American clinical pathologist (1938–2024)

Peter Angritt (born Pedro Antonio Angarita Riveros, April 11, 1938 – February 23, 2024). was a colonel in the United States Army who served as a physician specializing in clinical pathology for the United States Army Medical Corps

==Education==
Angritt earned his Doctor of Medicine degree from National University of Colombia School of Medicine in 1965. His study of pathology began at their University Hospital and then continued at the Montefiore Medical Center.

==Career==
In the 1970s, as a Lieutenant Colonel, Angritt served as the Chief of Pathology and Laboratory Services at Gorgas Hospital in Ancón, Panama.

In the late 1970s and early 1980s he served as Chief of the Department of Pathology and Lab Services at Tripler Army Medical Center.

As a Colonel, he was appointed Commander of the 10th Medlab, 7th Medical Command, in Landstuhl, Germany through the mid-1980s.

Angritt continued his service as the head of the Division of AIDS Pathology at the Armed Forces Institute of Pathology from the late 1980s through the mid-1990s.

==Research==
Col Angritt co-authored dozens of often cited articles about opportunistic infections and infectious diseases, particularly how they impacted patients with HIV/AIDS. Notable among them are related to Panniculitis and Cat Scratch Disease. His work is particularly mentioned in relation to Kaposi's Sarcoma.

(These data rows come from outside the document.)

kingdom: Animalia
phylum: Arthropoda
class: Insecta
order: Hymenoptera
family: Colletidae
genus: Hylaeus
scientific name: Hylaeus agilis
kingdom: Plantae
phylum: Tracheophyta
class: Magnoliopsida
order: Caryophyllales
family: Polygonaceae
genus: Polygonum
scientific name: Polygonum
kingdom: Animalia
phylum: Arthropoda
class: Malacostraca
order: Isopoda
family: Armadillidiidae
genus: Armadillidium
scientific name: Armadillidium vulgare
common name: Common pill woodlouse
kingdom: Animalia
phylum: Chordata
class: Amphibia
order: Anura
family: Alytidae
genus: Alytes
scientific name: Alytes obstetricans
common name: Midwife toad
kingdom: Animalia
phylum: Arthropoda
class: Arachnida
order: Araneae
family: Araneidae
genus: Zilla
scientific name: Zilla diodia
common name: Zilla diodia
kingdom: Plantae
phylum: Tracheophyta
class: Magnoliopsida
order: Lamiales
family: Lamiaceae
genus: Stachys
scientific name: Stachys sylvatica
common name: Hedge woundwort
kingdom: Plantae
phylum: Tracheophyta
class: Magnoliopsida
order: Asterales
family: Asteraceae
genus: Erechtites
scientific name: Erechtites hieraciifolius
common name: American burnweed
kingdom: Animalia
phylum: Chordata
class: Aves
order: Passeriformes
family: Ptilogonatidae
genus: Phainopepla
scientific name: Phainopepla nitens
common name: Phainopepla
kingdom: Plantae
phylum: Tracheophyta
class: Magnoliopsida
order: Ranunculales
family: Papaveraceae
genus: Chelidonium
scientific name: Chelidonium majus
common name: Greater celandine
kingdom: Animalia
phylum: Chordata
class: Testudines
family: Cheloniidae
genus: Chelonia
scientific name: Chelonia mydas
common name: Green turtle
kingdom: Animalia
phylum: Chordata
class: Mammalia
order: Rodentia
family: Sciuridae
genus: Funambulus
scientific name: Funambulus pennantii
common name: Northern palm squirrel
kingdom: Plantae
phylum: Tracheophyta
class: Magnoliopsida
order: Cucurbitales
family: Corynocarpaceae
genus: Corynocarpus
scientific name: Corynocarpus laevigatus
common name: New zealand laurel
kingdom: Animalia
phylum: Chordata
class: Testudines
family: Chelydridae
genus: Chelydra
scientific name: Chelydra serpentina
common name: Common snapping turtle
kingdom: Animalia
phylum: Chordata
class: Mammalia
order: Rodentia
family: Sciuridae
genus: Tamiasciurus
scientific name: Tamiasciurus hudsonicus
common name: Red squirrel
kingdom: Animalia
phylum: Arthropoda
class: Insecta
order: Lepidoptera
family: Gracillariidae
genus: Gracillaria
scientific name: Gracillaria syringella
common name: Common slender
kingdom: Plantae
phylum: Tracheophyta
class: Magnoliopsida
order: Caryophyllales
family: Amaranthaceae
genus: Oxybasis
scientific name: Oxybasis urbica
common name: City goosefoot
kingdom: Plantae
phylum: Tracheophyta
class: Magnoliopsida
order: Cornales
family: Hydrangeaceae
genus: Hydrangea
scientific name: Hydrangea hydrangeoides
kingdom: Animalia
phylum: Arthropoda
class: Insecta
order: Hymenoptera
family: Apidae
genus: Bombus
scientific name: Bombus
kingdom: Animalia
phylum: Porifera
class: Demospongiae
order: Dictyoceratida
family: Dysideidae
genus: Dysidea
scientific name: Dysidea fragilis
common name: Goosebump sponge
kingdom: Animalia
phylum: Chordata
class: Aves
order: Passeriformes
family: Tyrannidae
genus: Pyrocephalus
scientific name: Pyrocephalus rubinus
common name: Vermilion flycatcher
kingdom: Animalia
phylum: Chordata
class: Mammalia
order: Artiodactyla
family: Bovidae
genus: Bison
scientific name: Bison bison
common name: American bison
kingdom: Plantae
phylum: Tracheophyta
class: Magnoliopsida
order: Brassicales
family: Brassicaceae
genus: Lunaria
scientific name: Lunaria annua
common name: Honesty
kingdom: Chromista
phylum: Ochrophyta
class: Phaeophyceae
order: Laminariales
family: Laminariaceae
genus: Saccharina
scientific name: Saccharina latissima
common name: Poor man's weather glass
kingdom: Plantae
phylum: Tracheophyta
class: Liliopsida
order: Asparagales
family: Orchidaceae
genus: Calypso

==Awards and recognitions==
| | Meritorious Service Medal |
| | National Defense Service Medal |
| | Joint Meritorious Unit Award |
| | Army Meritorious Unit Commendation |
| | Army Service Ribbon |
| | Army Overseas Service Ribbon |

Col Angritt was inducted as a member of the Order of Military Medical Merit.

==Personal life==
Angritt was married to Rubby Angritt and had two children.